(Exercise requirements):
Pick out every line of the material that contains the word "point", and count only matches with the same capitalization.

>>>

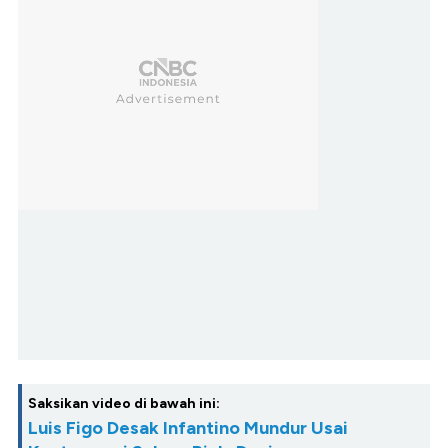
Saksikan video di bawah ini:
Luis Figo Desak Infantino Mundur Usai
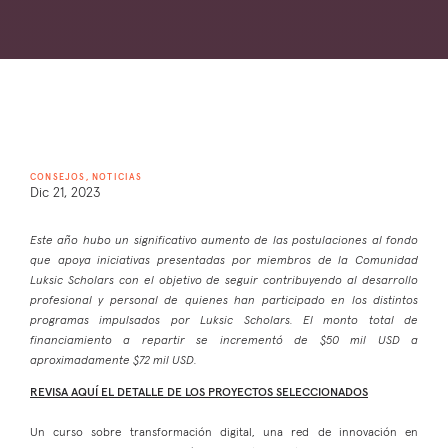
CONSEJOS, NOTICIAS
Dic 21, 2023
Este año hubo un significativo aumento de las postulaciones al fondo
que apoya iniciativas presentadas por miembros de la Comunidad
Luksic Scholars con el objetivo de seguir contribuyendo al desarrollo
profesional y personal de quienes han participado en los distintos
programas impulsados por Luksic Scholars. El monto total de
financiamiento a repartir se incrementó de $50 mil USD a
aproximadamente $72 mil USD.
REVISA AQUÍ EL DETALLE DE LOS PROYECTOS SELECCIONADOS
Un curso sobre transformación digital, una red de innovación en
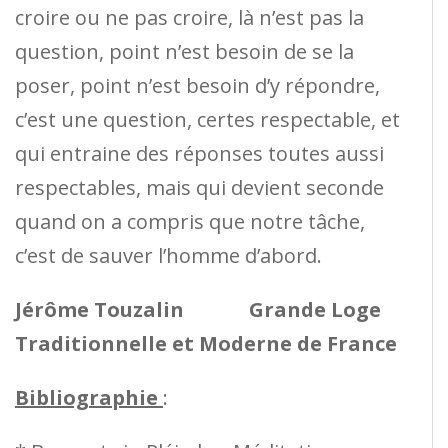
croire ou ne pas croire, là n’est pas la
question, point n’est besoin de se la
poser, point n’est besoin d’y répondre,
c’est une question, certes respectable, et
qui entraine des réponses toutes aussi
respectables, mais qui devient seconde
quand on a compris que notre tâche,
c’est de sauver l’homme d’abord.
Jérôme Touzalin Grande Loge
Traditionnelle et Moderne de France
Bibliographie
:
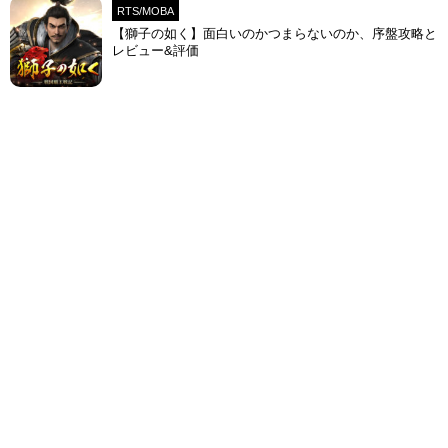
RTS/MOBA
【獅子の如く】面白いのかつまらないのか、序盤攻略と
レビュー&評価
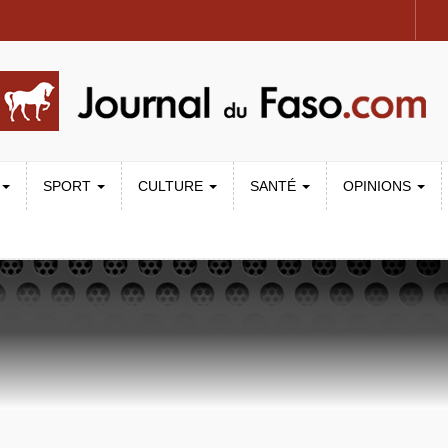
SPORT
CULTURE
SANTÉ
OPINIONS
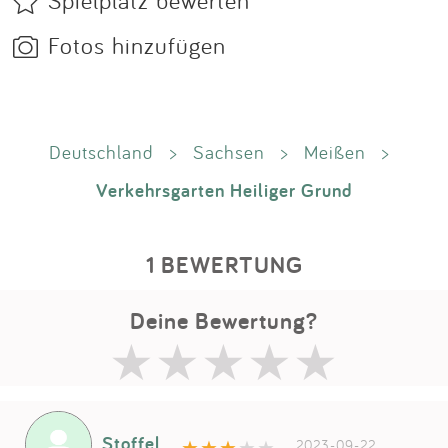
Fotos hinzufügen
Deutschland
>
Sachsen
>
Meißen
>
Verkehrsgarten Heiliger Grund
1 BEWERTUNG
Deine Bewertung?
Stoffel
2023-09-22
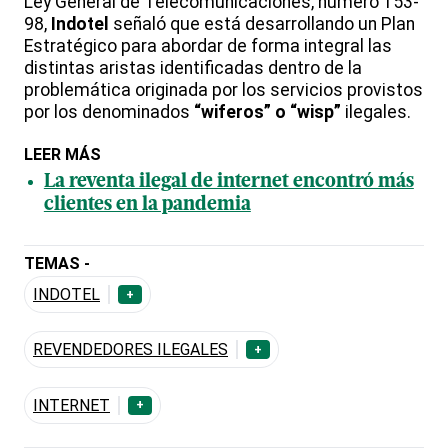
Ley General de Telecomunicaciones, número 153-
98,
Indotel
señaló que está desarrollando un Plan
Estratégico para abordar de forma integral las
distintas aristas identificadas dentro de la
problemática originada por los servicios provistos
por los denominados
“wiferos” o “wisp”
ilegales.
LEER MÁS
La reventa ilegal de internet encontró más
clientes en la pandemia
TEMAS -
INDOTEL
+
REVENDEDORES ILEGALES
+
INTERNET
+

<<<

(Reply):
question, point n’est besoin de se la
poser, point n’est besoin d’y répondre,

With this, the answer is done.